Every day at around 10 a.m., Anderson Lucena grabs his phone and goes online, hoping to get a life-changing appointment.

He opens CBP One, an app created recently by the U.S. government that schedules appointments at border posts for migrants who want to seek asylum in the U.S.

Then he selects a border crossing and presses a blue button, hoping for the best. The app is only awarding about 1,000 appointments for migrants each day, which is way below the current demand.

"Only God knows when this will work," said Lucena, who comes from Venezuela and has been stranded in Mexico City for three weeks. He's been staying at CAFEMIN, a shelter run by the Josephine sisters in Mexico City. "I don't want to risk being sent to the south of Mexico," he said.

On May 11, the United States changed rules for asylum-seekers following the end of the enforcement of a provision of the U.S. health code known as Title 42 during the COVID-19 pandemic.

Now migrants who want to seek asylum in the U.S. are being discouraged from crossing the border on foot, and are instead being told to schedule appointments on the CBP One app. Those who cross the border without permission and are turned back, face a five year ban on reentering the country.

The changes have reduced the number of illegal border crossings by around 50%, according to the Department of Homeland Security. But they're also putting pressure on shelters in Mexico, where thousands of migrants like Lucena are stranded, as they try to schedule appointments on the government's app.

Recently, shelters in Mexico City, which is 620 miles away from the nearest border crossing, raised alerts about the humanitarian situation, urging authorities in the United States and Mexico to do more to protect stranded migrants.

"I'm worried about the emotional state of these people, their anguish and their desperation," Sister Magdalena Silva Rentería, the director of the CAFEMIN shelter, said in a statement posted on Twitter. "This situation is pushing us to the limit, and our shelters are on the verge of collapse when it comes to providing enough water, food, psychological support."

CAFEMIN -- which stands for Casa de Acogida y Formación para Mujeres y Familias Migrante (Shelter and Training Center for Migrant Women and Families) -- was founded in 2012 and initially designed for up to 100 people. For the past three weeks, it has been hosting around 500 migrants each night. Beds have run out, so most of the migrants sleep on gym mats that have been laid out on the floor of the shelter's roofed basketball court.

Hosting so many people is exhausting, said CAFEMIN's outreach coordinator, Mario Monroy. He mentioned that the shelters had to turn people away, or limit how many weeks others can stay.

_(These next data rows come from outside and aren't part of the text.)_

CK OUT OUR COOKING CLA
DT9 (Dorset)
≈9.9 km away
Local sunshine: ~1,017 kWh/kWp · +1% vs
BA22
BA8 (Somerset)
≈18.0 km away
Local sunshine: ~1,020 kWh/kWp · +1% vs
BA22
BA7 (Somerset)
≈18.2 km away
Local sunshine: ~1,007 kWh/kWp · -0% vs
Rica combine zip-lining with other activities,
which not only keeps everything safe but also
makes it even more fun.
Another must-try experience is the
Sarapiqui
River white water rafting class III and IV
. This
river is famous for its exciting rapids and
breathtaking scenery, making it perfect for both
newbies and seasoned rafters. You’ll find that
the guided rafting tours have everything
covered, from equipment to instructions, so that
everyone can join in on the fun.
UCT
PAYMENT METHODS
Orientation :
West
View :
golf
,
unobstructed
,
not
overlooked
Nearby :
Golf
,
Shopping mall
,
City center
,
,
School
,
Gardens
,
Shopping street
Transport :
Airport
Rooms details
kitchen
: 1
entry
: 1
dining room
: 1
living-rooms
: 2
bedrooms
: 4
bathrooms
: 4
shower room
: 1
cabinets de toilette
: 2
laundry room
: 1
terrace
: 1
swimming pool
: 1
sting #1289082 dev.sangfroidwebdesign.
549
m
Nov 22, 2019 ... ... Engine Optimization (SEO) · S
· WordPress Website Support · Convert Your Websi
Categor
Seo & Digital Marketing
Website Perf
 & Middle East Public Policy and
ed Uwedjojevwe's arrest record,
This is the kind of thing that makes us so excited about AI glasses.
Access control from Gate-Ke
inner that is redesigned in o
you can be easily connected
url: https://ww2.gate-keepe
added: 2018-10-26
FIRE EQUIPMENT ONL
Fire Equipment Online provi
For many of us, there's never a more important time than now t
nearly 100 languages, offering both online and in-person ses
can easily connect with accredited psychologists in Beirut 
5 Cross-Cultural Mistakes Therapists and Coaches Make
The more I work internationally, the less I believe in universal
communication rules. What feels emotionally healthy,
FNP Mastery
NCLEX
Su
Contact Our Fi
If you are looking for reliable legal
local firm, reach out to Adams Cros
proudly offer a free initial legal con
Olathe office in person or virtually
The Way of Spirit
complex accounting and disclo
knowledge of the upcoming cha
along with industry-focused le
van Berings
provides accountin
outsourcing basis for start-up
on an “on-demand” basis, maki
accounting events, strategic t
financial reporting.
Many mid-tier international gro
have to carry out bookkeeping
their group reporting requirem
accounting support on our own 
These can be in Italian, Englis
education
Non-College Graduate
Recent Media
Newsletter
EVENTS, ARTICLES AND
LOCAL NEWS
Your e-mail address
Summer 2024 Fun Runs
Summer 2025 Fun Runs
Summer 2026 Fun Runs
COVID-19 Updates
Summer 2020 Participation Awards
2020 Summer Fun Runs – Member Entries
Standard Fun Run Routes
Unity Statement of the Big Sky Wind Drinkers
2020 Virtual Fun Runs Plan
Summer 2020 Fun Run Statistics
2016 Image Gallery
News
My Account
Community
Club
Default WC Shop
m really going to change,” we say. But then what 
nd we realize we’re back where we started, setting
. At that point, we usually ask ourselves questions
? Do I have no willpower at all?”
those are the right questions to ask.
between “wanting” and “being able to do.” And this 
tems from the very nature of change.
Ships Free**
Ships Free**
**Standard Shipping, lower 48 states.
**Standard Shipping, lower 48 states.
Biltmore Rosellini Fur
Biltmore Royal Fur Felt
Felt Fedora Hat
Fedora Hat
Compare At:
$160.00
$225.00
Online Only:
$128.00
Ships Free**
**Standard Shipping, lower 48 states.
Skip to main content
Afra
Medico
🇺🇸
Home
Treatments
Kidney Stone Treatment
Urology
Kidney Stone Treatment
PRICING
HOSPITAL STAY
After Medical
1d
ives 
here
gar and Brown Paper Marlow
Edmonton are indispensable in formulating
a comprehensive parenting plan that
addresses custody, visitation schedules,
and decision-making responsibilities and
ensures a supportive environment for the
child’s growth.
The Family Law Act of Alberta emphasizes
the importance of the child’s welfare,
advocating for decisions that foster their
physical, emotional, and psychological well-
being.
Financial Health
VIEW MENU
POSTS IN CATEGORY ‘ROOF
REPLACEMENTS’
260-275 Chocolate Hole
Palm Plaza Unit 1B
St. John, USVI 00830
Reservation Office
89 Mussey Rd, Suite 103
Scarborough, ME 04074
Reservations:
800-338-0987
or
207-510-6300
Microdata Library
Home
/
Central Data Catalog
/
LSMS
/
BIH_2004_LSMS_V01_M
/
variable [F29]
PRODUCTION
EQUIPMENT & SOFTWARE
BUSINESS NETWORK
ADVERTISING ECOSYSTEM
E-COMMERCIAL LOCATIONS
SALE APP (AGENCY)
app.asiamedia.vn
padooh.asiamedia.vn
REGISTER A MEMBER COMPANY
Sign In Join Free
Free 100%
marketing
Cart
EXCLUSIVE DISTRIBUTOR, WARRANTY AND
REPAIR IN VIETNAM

"We want to help," he said. "But many times we feel like we're between a rock and a hard place."

Monroy said the situation has been critical since October of last year, when U.S. officials started to send thousands of Venezuelan migrants into Mexico, following a deal between both countries.

"Mexican immigration officials were bringing people from the border on buses, and leaving them at our shelter's doorstep," Monroy said. "These were people that had been deprived of their liberty," after being held in detention centers in the United States, "had been mistreated, and they had no information on what to do next."

Civil society organizations and religious groups have called on Mexico City's government to open up new shelters where migrants can stay and receive orientation while they seek appointments at the U.S. border.

In a recent editorial, published in its weekly journal, Desde la fe, the Archdiocese of Mexico City said there are currently five shelters in the city that receive support from the Catholic Church. But it argued that this was not enough to cope with the large numbers of migrants arriving in the city.

"We call on authorities to revise their policies towards migrants," the editorial said. "So that the rights of the most vulnerable and their protection are guaranteed."

Mexico City's municipal government recently opened a shelter on the outskirts of the city, but it is located in an area that lacks public transportation, and where it's hard for migrants to find temporary jobs.

At the CAFEMIN shelter, Lucena, who is a construction worker, said that he was worried about his family's future. He said returning to Venezuela, where the minimum wage is currently worth about $6 a month was not an option. So he will insist on going to the United States.

"I just want to buy a house for my children," he said, as his smallest kid played with a toy dinosaur. "I just want to get somewhere where I can work, save money and get ahead in life."